**Exercise:** A precise reproduction of every record below is needed, minus the pictures.

**Records to use:**
━━━━━━━━━━━━━━━━

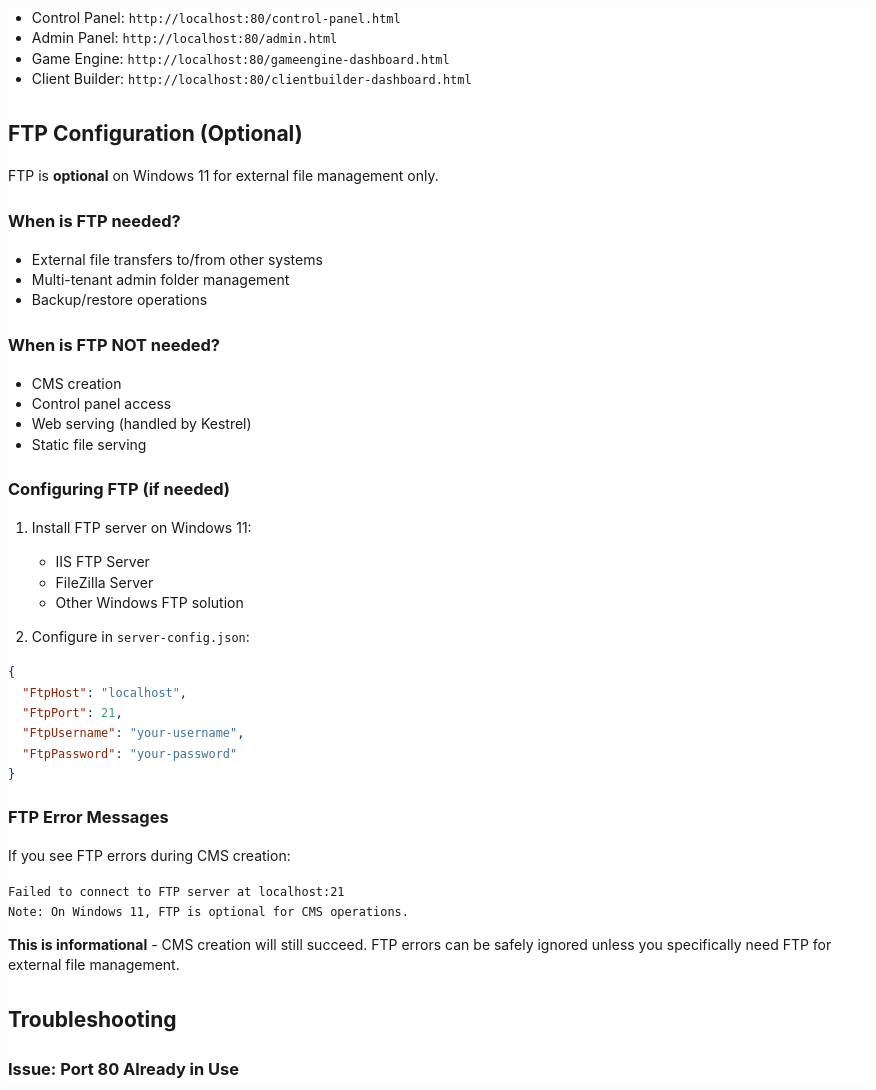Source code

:- Control Panel: `http://localhost:80/control-panel.html`
- Admin Panel: `http://localhost:80/admin.html`
- Game Engine: `http://localhost:80/gameengine-dashboard.html`
- Client Builder: `http://localhost:80/clientbuilder-dashboard.html`

## FTP Configuration (Optional)

FTP is **optional** on Windows 11 for external file management only.

### When is FTP needed?

- External file transfers to/from other systems
- Multi-tenant admin folder management
- Backup/restore operations

### When is FTP NOT needed?

- CMS creation
- Control panel access
- Web serving (handled by Kestrel)
- Static file serving

### Configuring FTP (if needed)

1. Install FTP server on Windows 11:
   - IIS FTP Server
   - FileZilla Server
   - Other Windows FTP solution

2. Configure in `server-config.json`:
```json
{
  "FtpHost": "localhost",
  "FtpPort": 21,
  "FtpUsername": "your-username",
  "FtpPassword": "your-password"
}
```

### FTP Error Messages

If you see FTP errors during CMS creation:

```
Failed to connect to FTP server at localhost:21
Note: On Windows 11, FTP is optional for CMS operations.
```

**This is informational** - CMS creation will still succeed. FTP errors can be safely ignored unless you specifically need FTP for external file management.

## Troubleshooting

### Issue: Port 80 Already in Use
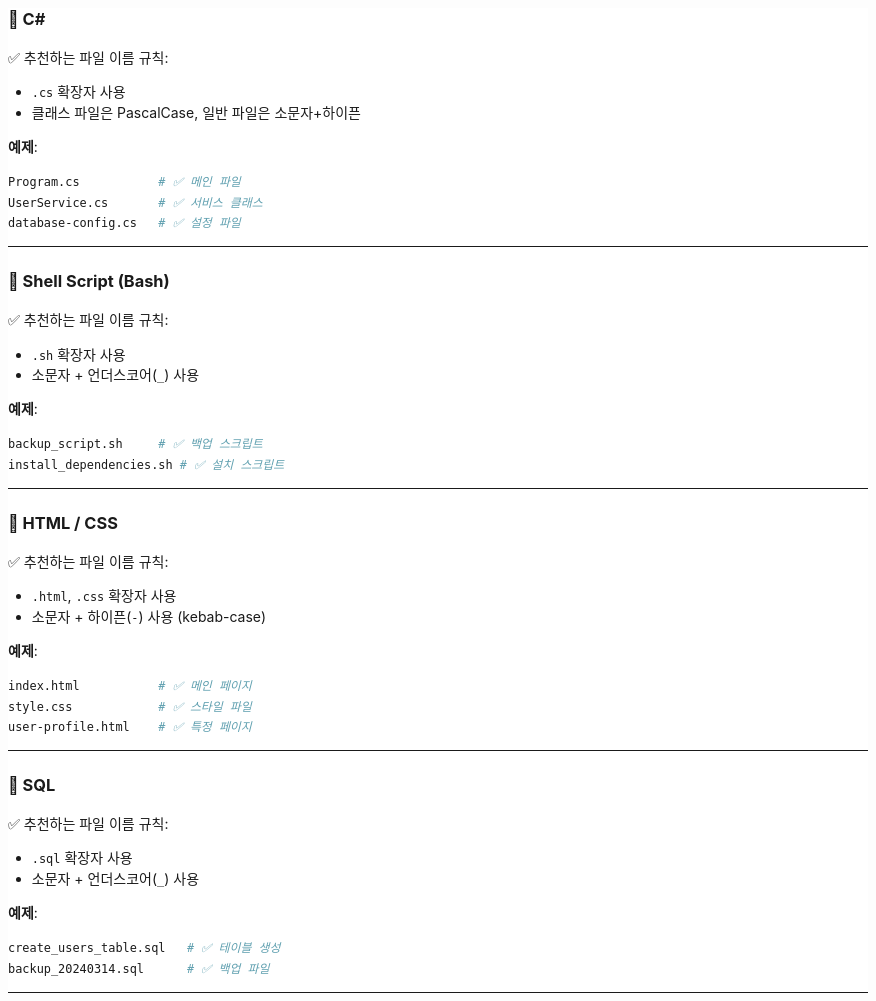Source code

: 
### **📌 C#**
✅ 추천하는 파일 이름 규칙:
- `.cs` 확장자 사용  
- 클래스 파일은 PascalCase, 일반 파일은 소문자+하이픈  

**예제**:
```bash
Program.cs           # ✅ 메인 파일
UserService.cs       # ✅ 서비스 클래스
database-config.cs   # ✅ 설정 파일
```

---

### **📌 Shell Script (Bash)**
✅ 추천하는 파일 이름 규칙:
- `.sh` 확장자 사용  
- 소문자 + 언더스코어(`_`) 사용  

**예제**:
```bash
backup_script.sh     # ✅ 백업 스크립트
install_dependencies.sh # ✅ 설치 스크립트
```

---

### **📌 HTML / CSS**
✅ 추천하는 파일 이름 규칙:
- `.html`, `.css` 확장자 사용  
- 소문자 + 하이픈(`-`) 사용 (kebab-case)  

**예제**:
```bash
index.html           # ✅ 메인 페이지
style.css            # ✅ 스타일 파일
user-profile.html    # ✅ 특정 페이지
```

---

### **📌 SQL**
✅ 추천하는 파일 이름 규칙:
- `.sql` 확장자 사용  
- 소문자 + 언더스코어(`_`) 사용  

**예제**:
```bash
create_users_table.sql   # ✅ 테이블 생성
backup_20240314.sql      # ✅ 백업 파일
```

---
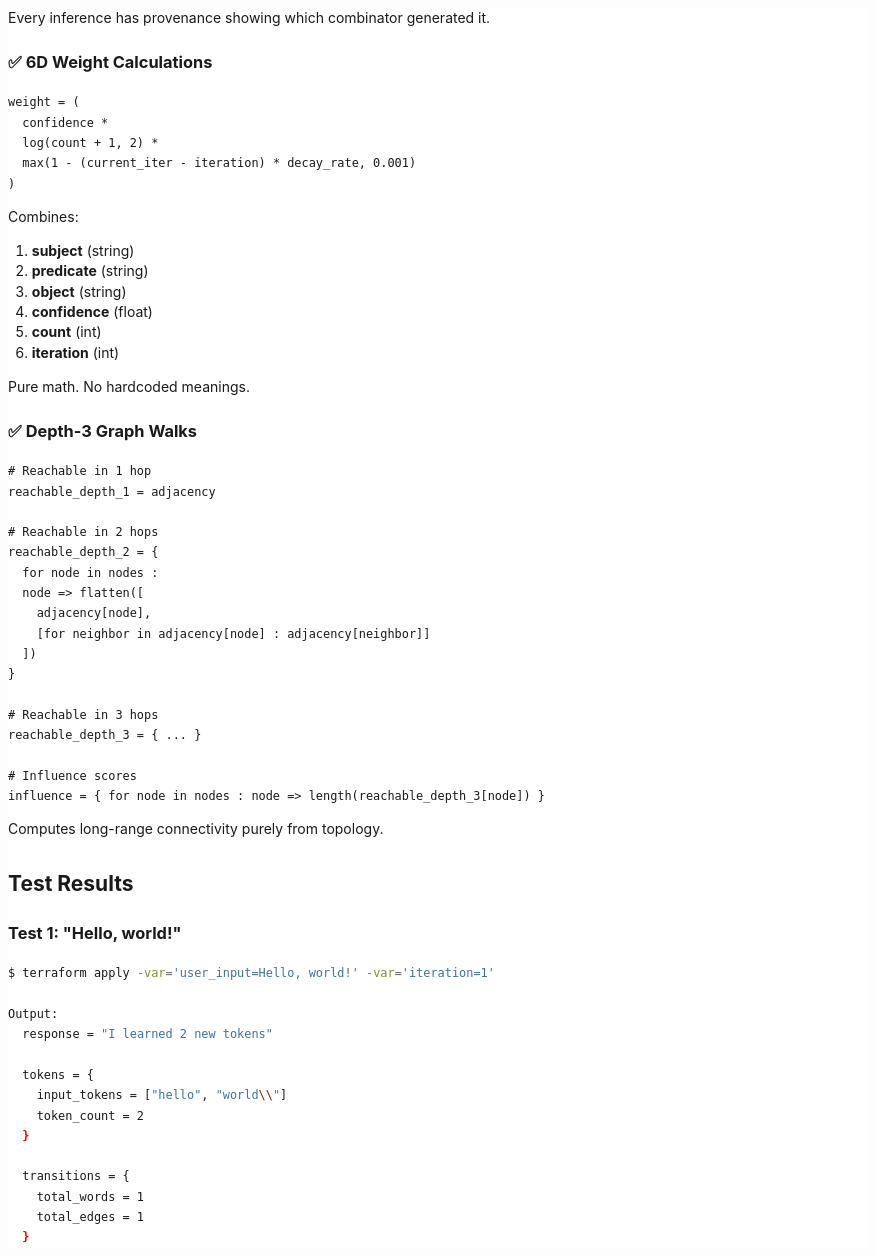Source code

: Every inference has provenance showing which combinator generated it.

### ✅ 6D Weight Calculations

```hcl
weight = (
  confidence *
  log(count + 1, 2) *
  max(1 - (current_iter - iteration) * decay_rate, 0.001)
)
```

Combines:
1. **subject** (string)
2. **predicate** (string)
3. **object** (string)
4. **confidence** (float)
5. **count** (int)
6. **iteration** (int)

Pure math. No hardcoded meanings.

### ✅ Depth-3 Graph Walks

```hcl
# Reachable in 1 hop
reachable_depth_1 = adjacency

# Reachable in 2 hops
reachable_depth_2 = {
  for node in nodes :
  node => flatten([
    adjacency[node],
    [for neighbor in adjacency[node] : adjacency[neighbor]]
  ])
}

# Reachable in 3 hops
reachable_depth_3 = { ... }

# Influence scores
influence = { for node in nodes : node => length(reachable_depth_3[node]) }
```

Computes long-range connectivity purely from topology.

## Test Results

### Test 1: "Hello, world!"

```bash
$ terraform apply -var='user_input=Hello, world!' -var='iteration=1'

Output:
  response = "I learned 2 new tokens"

  tokens = {
    input_tokens = ["hello", "world\\"]
    token_count = 2
  }

  transitions = {
    total_words = 1
    total_edges = 1
  }

```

━━━━━━━━━━━━━━━━

**Answer space:**
Source code

:- Control Panel: `http://localhost:80/control-panel.html`
- Admin Panel: `http://localhost:80/admin.html`
- Game Engine: `http://localhost:80/gameengine-dashboard.html`
- Client Builder: `http://localhost:80/clientbuilder-dashboard.html`

## FTP Configuration (Optional)

FTP is **optional** on Windows 11 for external file management only.

### When is FTP needed?

- External file transfers to/from other systems
- Multi-tenant admin folder management
- Backup/restore operations

### When is FTP NOT needed?

- CMS creation
- Control panel access
- Web serving (handled by Kestrel)
- Static file serving

### Configuring FTP (if needed)

1. Install FTP server on Windows 11:
   - IIS FTP Server
   - FileZilla Server
   - Other Windows FTP solution

2. Configure in `server-config.json`:
```json
{
  "FtpHost": "localhost",
  "FtpPort": 21,
  "FtpUsername": "your-username",
  "FtpPassword": "your-password"
}
```

### FTP Error Messages

If you see FTP errors during CMS creation:

```
Failed to connect to FTP server at localhost:21
Note: On Windows 11, FTP is optional for CMS operations.
```

**This is informational** - CMS creation will still succeed. FTP errors can be safely ignored unless you specifically need FTP for external file management.

## Troubleshooting

### Issue: Port 80 Already in Use
Source code

: 
### **📌 C#**
✅ 추천하는 파일 이름 규칙:
- `.cs` 확장자 사용  
- 클래스 파일은 PascalCase, 일반 파일은 소문자+하이픈  

**예제**:
```bash
Program.cs           # ✅ 메인 파일
UserService.cs       # ✅ 서비스 클래스
database-config.cs   # ✅ 설정 파일
```

---

### **📌 Shell Script (Bash)**
✅ 추천하는 파일 이름 규칙:
- `.sh` 확장자 사용  
- 소문자 + 언더스코어(`_`) 사용  

**예제**:
```bash
backup_script.sh     # ✅ 백업 스크립트
install_dependencies.sh # ✅ 설치 스크립트
```

---

### **📌 HTML / CSS**
✅ 추천하는 파일 이름 규칙:
- `.html`, `.css` 확장자 사용  
- 소문자 + 하이픈(`-`) 사용 (kebab-case)  

**예제**:
```bash
index.html           # ✅ 메인 페이지
style.css            # ✅ 스타일 파일
user-profile.html    # ✅ 특정 페이지
```

---

### **📌 SQL**
✅ 추천하는 파일 이름 규칙:
- `.sql` 확장자 사용  
- 소문자 + 언더스코어(`_`) 사용  

**예제**:
```bash
create_users_table.sql   # ✅ 테이블 생성
backup_20240314.sql      # ✅ 백업 파일
```

---
Source code

: Every inference has provenance showing which combinator generated it.

### ✅ 6D Weight Calculations

```hcl
weight = (
  confidence *
  log(count + 1, 2) *
  max(1 - (current_iter - iteration) * decay_rate, 0.001)
)
```

Combines:
1. **subject** (string)
2. **predicate** (string)
3. **object** (string)
4. **confidence** (float)
5. **count** (int)
6. **iteration** (int)

Pure math. No hardcoded meanings.

### ✅ Depth-3 Graph Walks

```hcl
# Reachable in 1 hop
reachable_depth_1 = adjacency

# Reachable in 2 hops
reachable_depth_2 = {
  for node in nodes :
  node => flatten([
    adjacency[node],
    [for neighbor in adjacency[node] : adjacency[neighbor]]
  ])
}

# Reachable in 3 hops
reachable_depth_3 = { ... }

# Influence scores
influence = { for node in nodes : node => length(reachable_depth_3[node]) }
```

Computes long-range connectivity purely from topology.

## Test Results

### Test 1: "Hello, world!"

```bash
$ terraform apply -var='user_input=Hello, world!' -var='iteration=1'

Output:
  response = "I learned 2 new tokens"

  tokens = {
    input_tokens = ["hello", "world\\"]
    token_count = 2
  }

  transitions = {
    total_words = 1
    total_edges = 1
  }

```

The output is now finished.